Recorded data
-- Opening Marker --
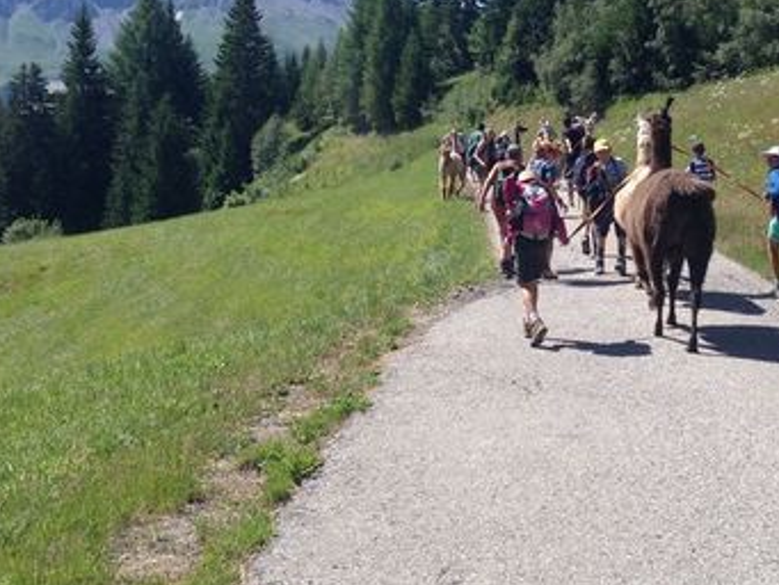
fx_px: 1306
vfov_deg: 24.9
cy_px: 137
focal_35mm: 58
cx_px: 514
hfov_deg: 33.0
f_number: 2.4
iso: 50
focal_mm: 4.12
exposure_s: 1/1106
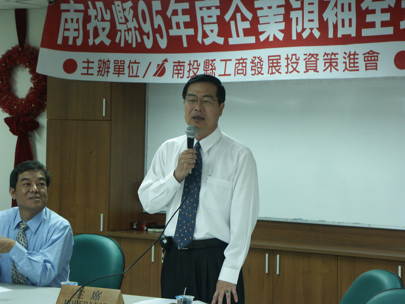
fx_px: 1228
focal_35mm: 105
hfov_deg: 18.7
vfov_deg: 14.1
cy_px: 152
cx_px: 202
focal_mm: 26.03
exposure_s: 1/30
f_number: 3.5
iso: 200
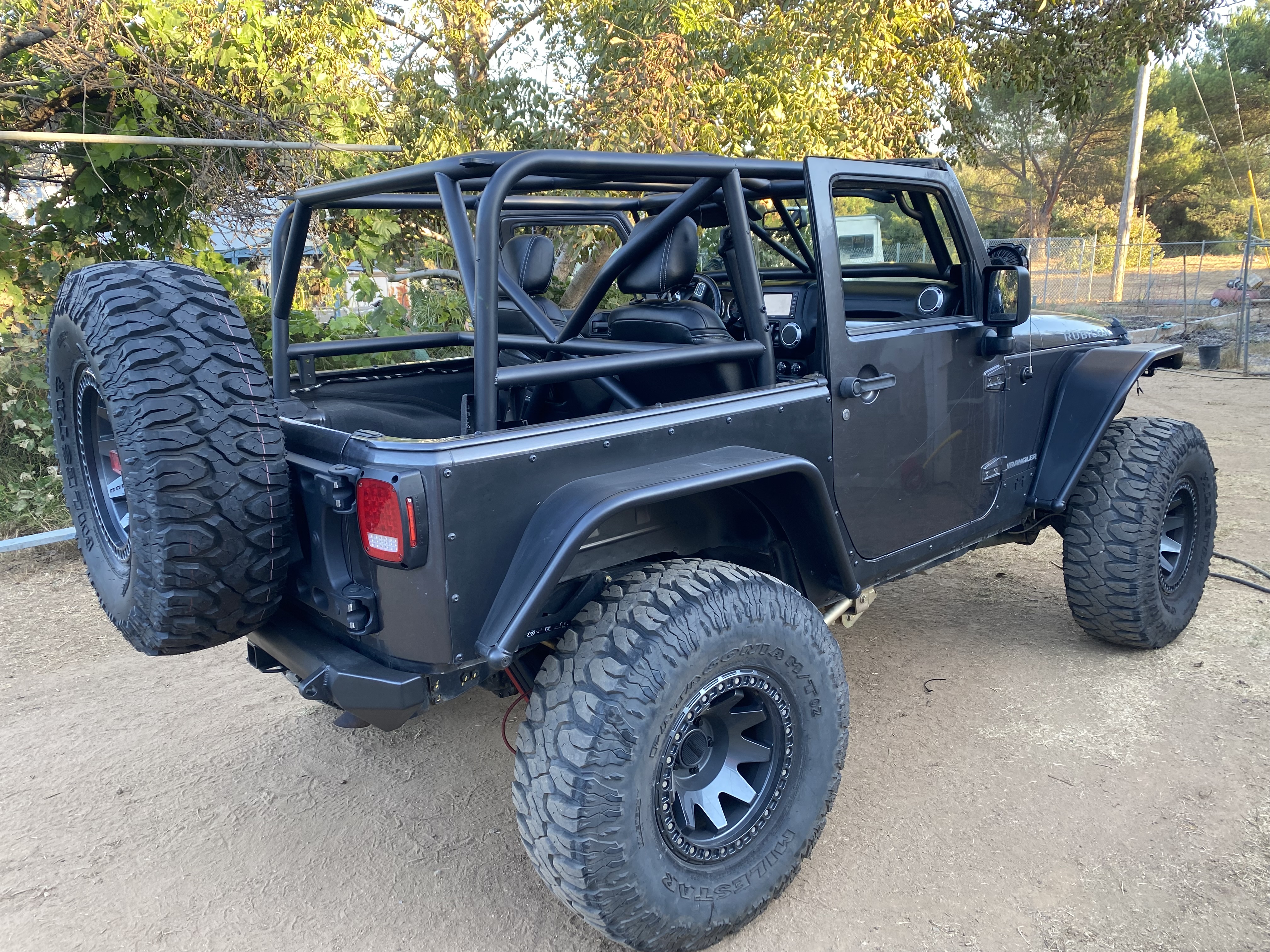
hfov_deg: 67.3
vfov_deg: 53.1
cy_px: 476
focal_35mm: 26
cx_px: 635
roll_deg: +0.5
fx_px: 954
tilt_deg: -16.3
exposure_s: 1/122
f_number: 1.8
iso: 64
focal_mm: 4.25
-- Closing Marker --
-- Opening Marker --
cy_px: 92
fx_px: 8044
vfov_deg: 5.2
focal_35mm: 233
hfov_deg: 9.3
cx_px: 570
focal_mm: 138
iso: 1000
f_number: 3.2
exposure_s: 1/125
-- Closing Marker --
▸ What to produce
The answer must be the lines above from the one containing "vfov_deg: 14.1" through the one containing "focal_mm: 4.25", reproduced exactly, with no pictures and nothing else.

▸ Task solution
vfov_deg: 14.1
cy_px: 152
cx_px: 202
focal_mm: 26.03
exposure_s: 1/30
f_number: 3.5
iso: 200
hfov_deg: 67.3
vfov_deg: 53.1
cy_px: 476
focal_35mm: 26
cx_px: 635
roll_deg: +0.5
fx_px: 954
tilt_deg: -16.3
exposure_s: 1/122
f_number: 1.8
iso: 64
focal_mm: 4.25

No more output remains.